The task is to arrange the numbers in an alternate fashion such that every positive number is followed by a negative and vice-versa, **maintaining the order of appearance**.

The number of positive and negative numbers need not be equal.

If there are more positive numbers, they appear at the end of the array.

If there are more negative numbers, they too appear at the end of the array.

**Input:** arr[] = {-5, -2, 5, 2, 4, 7, 1, 8, 0, -8}, n=10

**Output:** -5,5,-2,2,-8,4,7,1,8,0

**Input:** arr[] = {-4,1,-1,2,3,4}, n=6

**Output:** -4,1,-1,2,3,4

## Solutions

### Method 1: In O(n) time and O(n) space

In this approach, we use an auxiliary array, **tmp[]** and iterate the input array twice.

In the first iteration, store all **negatives at the start** of tmp[] and all **positives at the end** of tmp[].

In the second iteration, keep track of -ve and +ve elements in the tmp[] array and **fill alternatively** in the original array arr[].

##### Complexity

The time complexity of this solution is **O(n)** and space complexity is **O(n)**.

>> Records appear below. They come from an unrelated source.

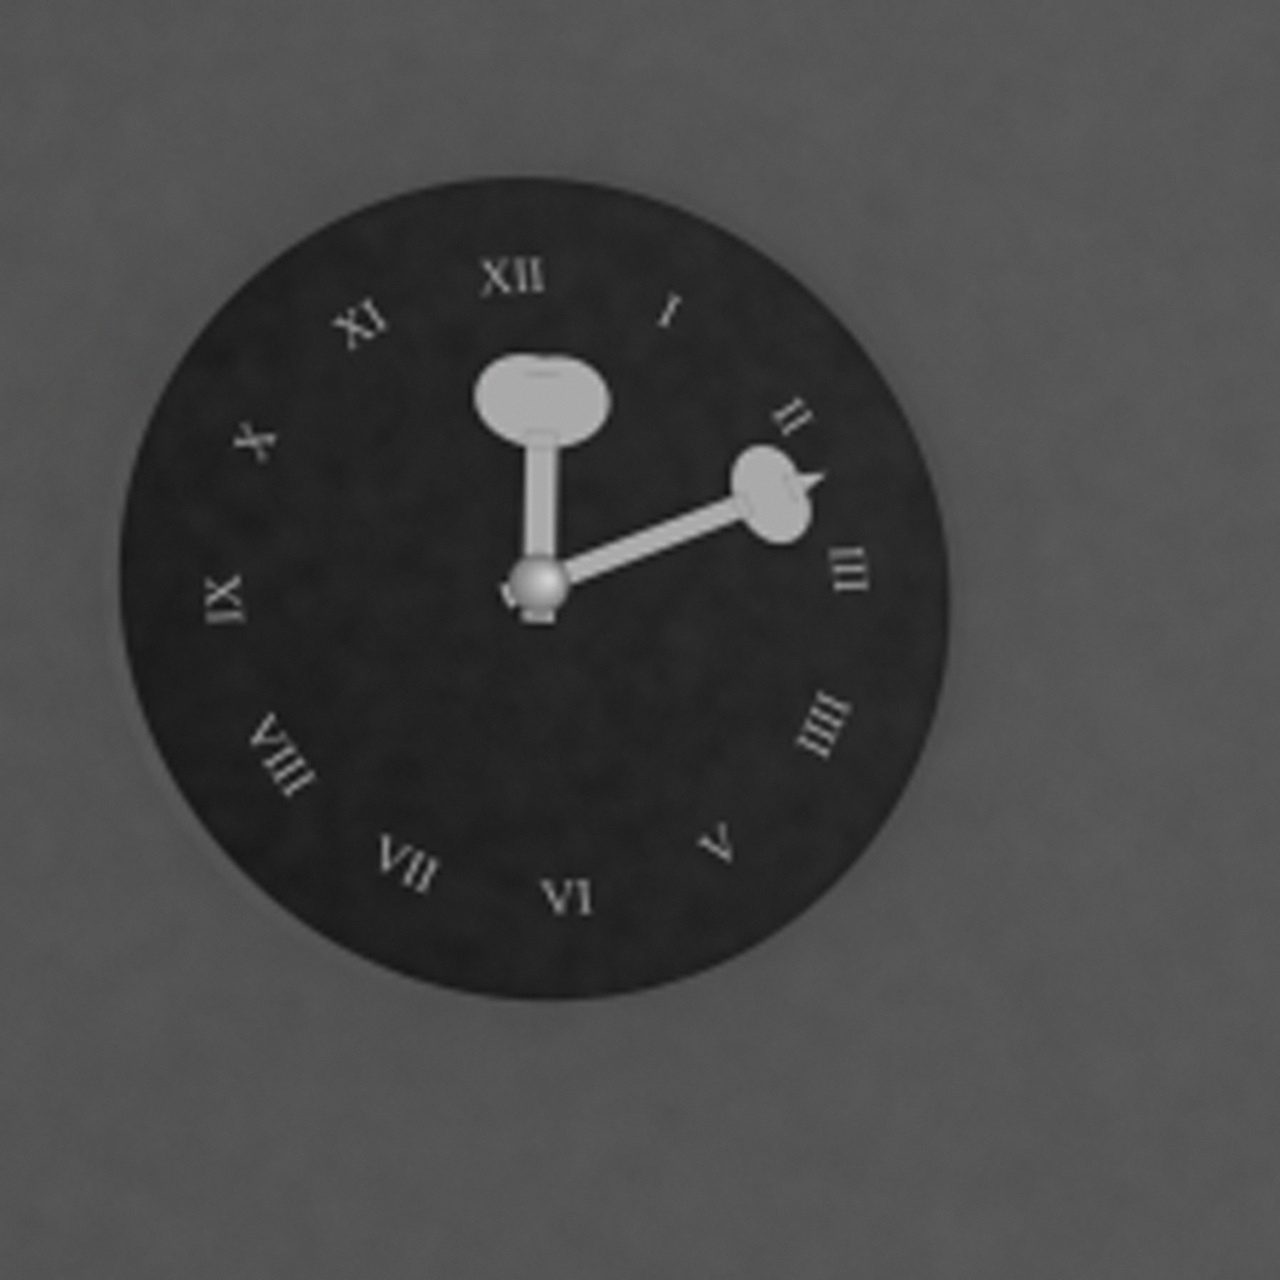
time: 12:12
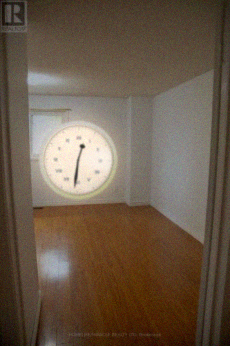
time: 12:31
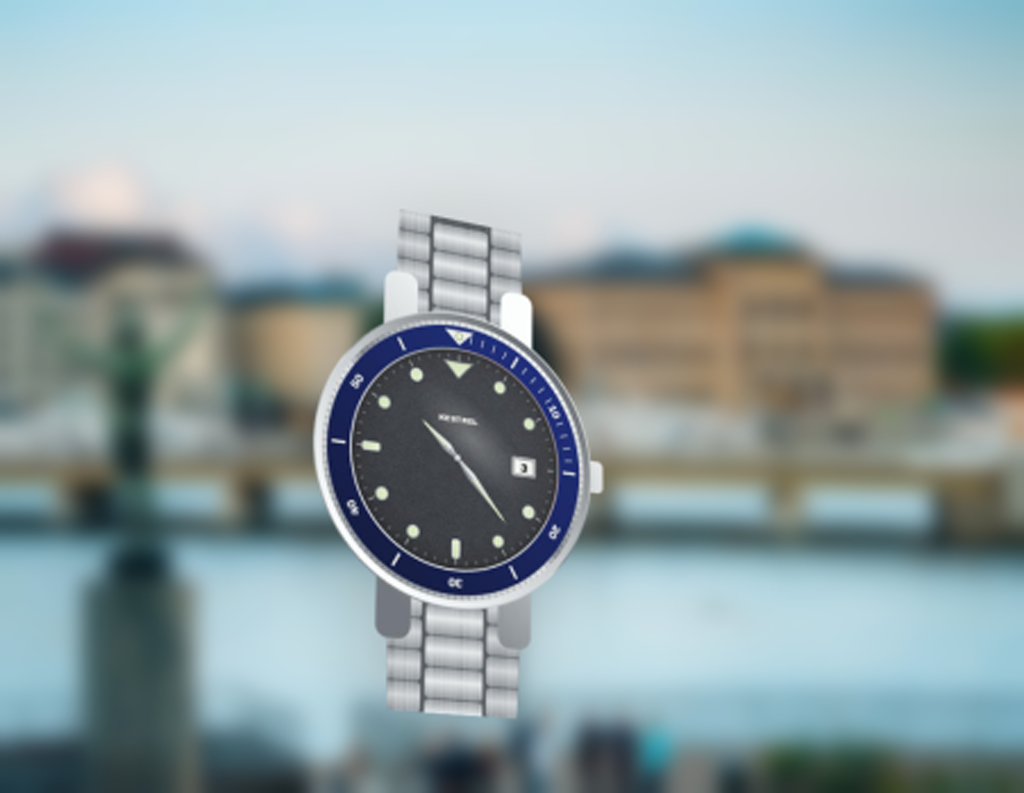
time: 10:23
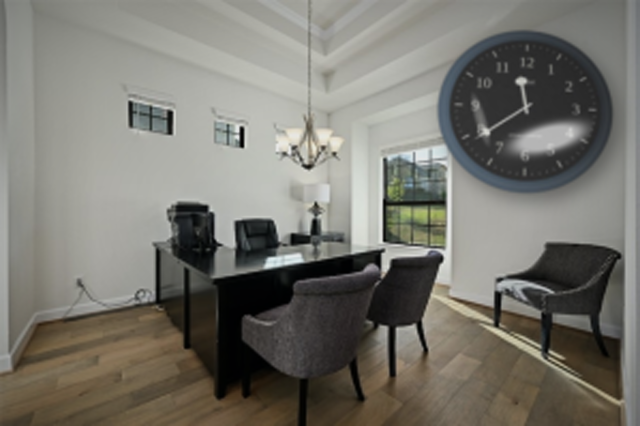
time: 11:39
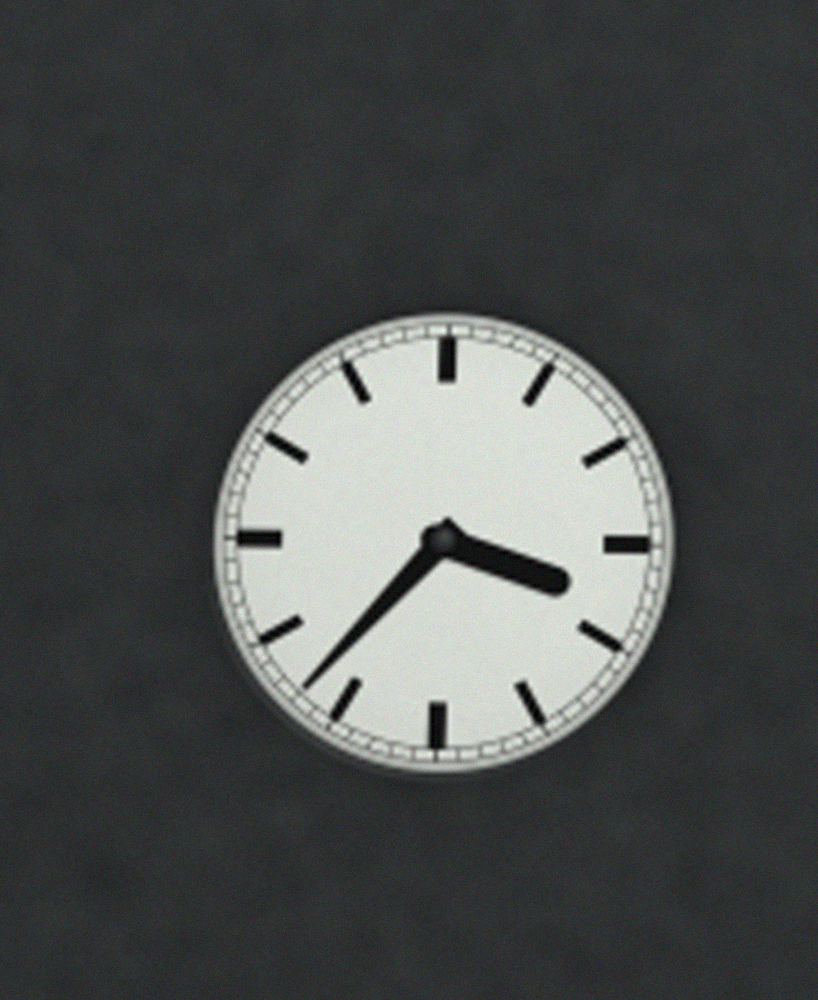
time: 3:37
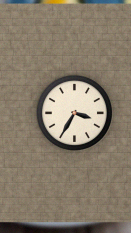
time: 3:35
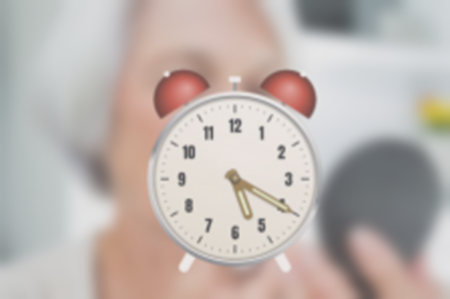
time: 5:20
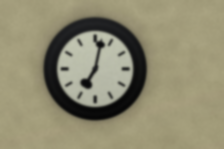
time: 7:02
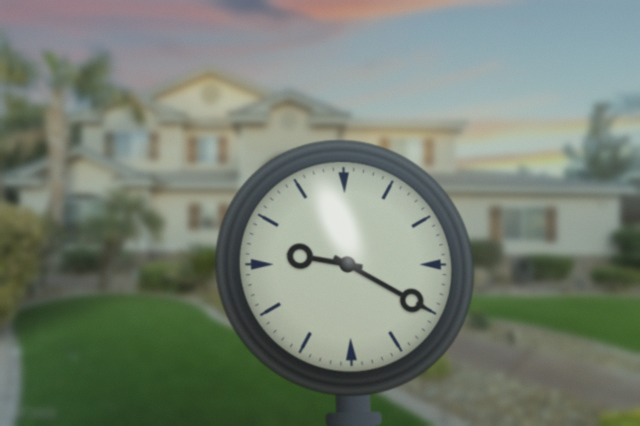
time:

### Method 2: In O(n^2) time and O(1) space

In this approach, we iterate the array and **keep track of the wrongIndex (-ve in the odd index and +ve in the even index)**.

If the **wrongIndex** is greater than **-1**, we attempt to find the next opposite sign element to the one present on the incorrect index.

Once the opposite sign element is found, we **rotate the array from "wrongIndex" to "i"**.

Also, if the difference between "wrongIndex" and "i" is greater than two, we assign **wrongIndex = wrongIndex+2 (more than one wrongIndex is skipped)**, and if not, wrongIndex = -1.

##### Complexity

The time complexity of this solution is **O(n^2)** and space complexity is **O(1)**.